Muchas personas presentan estrés o ansiedad moderada, sin embargo, no todos los casos pueden ser considerados como algo patológico o que necesite algún medicamento para aliviarlo. A continuación, mencionamos esos indicios de que se está presentando un trastorno severo y que hay que acudir con un especialista a la brevedad posible.

 

Indicadores de un trastorno de ansiedad

Hipervigilancia

Investigaciones realizadas en Estados Unidos han revelado que uno de los síntomas más evidentes de ansiedad patológica, es la hipervigilancia del ambiente; esto indica que se está entrando en un estado psicológico por el que hay que preocuparse. Este concepto es un estado elevado de sensibilidad sensorial en el cerebro que se orienta solo a peligros y amenazas, cuando incluso no los hay. 

Es una sobre estimulación del pensamiento en la que la mente no deja de darle vueltas a las situaciones, incluso la más insignificante. Se puede sentir como entrar en un callejón sin salida que lleva al cansancio mental, y a veces hasta al físico, por el estado continuo de nervios y estrés. 

Angustia

Esta se presenta como un estado de temor permanente que no deja a una persona ser completamente. Un estado emocional que llega al grado de paralizar, habla de un nivel de ansiedad patológica importante; sentir angustia es tener miedo constante, junto con sentimientos de vacío existencial y amenaza.
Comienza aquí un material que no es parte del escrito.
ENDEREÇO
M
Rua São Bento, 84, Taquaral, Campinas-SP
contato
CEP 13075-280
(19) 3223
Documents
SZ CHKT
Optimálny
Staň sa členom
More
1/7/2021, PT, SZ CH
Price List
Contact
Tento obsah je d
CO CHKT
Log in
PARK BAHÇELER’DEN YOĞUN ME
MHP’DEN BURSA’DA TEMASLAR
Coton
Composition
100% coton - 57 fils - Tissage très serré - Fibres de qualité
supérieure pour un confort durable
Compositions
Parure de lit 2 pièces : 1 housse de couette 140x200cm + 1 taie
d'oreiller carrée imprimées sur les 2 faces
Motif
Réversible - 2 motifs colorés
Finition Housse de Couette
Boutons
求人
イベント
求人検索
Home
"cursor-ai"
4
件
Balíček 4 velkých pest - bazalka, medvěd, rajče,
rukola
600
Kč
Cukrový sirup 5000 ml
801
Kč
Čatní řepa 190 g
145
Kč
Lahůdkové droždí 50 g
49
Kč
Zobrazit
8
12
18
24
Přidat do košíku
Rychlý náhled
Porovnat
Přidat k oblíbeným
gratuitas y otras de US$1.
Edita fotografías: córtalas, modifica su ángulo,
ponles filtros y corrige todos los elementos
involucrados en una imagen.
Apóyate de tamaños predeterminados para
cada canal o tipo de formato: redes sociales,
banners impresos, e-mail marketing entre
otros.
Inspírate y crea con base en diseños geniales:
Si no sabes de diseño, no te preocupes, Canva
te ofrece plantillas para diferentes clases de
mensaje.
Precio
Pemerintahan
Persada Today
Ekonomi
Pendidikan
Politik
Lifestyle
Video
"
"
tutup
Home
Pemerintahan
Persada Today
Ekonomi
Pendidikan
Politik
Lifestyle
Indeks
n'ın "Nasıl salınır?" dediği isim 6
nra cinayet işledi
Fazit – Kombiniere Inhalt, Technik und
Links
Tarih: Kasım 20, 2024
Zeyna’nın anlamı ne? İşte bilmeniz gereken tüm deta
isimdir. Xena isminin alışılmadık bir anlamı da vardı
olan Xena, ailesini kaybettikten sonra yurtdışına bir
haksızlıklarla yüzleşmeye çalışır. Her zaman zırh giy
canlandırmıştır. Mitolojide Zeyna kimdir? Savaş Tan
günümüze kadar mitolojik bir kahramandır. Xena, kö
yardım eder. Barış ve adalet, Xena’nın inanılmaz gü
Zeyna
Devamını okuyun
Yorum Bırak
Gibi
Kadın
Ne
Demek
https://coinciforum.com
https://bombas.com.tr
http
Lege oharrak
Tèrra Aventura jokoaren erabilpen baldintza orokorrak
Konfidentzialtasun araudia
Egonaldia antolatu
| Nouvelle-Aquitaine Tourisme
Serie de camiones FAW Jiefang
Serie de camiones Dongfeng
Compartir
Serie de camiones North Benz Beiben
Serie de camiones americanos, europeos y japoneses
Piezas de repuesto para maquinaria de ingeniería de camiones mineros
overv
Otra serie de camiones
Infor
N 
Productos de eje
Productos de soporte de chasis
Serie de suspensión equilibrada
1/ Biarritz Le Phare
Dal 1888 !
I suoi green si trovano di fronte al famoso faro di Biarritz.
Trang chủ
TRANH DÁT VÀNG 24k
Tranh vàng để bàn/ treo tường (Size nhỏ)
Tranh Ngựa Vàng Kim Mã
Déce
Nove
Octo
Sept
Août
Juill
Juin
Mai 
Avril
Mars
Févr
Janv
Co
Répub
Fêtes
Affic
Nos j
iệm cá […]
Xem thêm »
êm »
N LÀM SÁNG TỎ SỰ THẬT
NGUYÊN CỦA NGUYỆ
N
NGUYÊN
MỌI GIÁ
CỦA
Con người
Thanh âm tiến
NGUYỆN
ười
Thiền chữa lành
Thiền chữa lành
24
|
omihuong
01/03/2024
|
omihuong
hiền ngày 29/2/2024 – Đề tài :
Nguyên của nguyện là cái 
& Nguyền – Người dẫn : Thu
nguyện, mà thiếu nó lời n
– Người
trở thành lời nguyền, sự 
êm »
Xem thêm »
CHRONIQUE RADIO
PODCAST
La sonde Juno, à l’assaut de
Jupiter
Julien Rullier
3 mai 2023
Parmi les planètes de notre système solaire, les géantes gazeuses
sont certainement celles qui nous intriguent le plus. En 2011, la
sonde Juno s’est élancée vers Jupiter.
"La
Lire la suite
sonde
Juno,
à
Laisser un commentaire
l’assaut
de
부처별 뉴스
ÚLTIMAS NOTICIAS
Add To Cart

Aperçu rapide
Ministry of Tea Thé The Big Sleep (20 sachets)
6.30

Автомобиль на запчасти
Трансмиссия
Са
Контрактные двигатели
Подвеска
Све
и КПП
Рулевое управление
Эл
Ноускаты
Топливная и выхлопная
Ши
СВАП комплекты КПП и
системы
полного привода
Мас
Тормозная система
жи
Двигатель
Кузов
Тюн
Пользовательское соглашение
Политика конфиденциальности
La ansiedad puede paralizar e incapacitar cuando es un trastorno. / Especial Pexels

 

Desesperanza y miedo irracional

Cuando se padece un trastorno de ansiedad, se puede entrar en un estado constante de negatividad y de pérdida de la ilusión. Es como si se escuchara constantemente un rumor que nos habla de que todo está mal, La mente no logra ser controlada y se vuelve caótica. No es sano que la desesperanza se vuelva una compañera de vida, y su presencia podría hablar igual de un trastorno de depresión.

 

Niebla mental

Este concepto, que parece como físicamente imposible, consiste en la imposibilidad de tomar decisiones y pensar con claridad. Esto pasa porque el cerebro entra en un estado de supervivencia, en el que le es mejor reducir recursos y energía. Entonces, las personas con trastorno de ansiedad se limitan a actuar como si estuvieran en piloto automático, para aliviar la batalla emocional. Todo esto deriva en problemas de atención, memoria e innovación.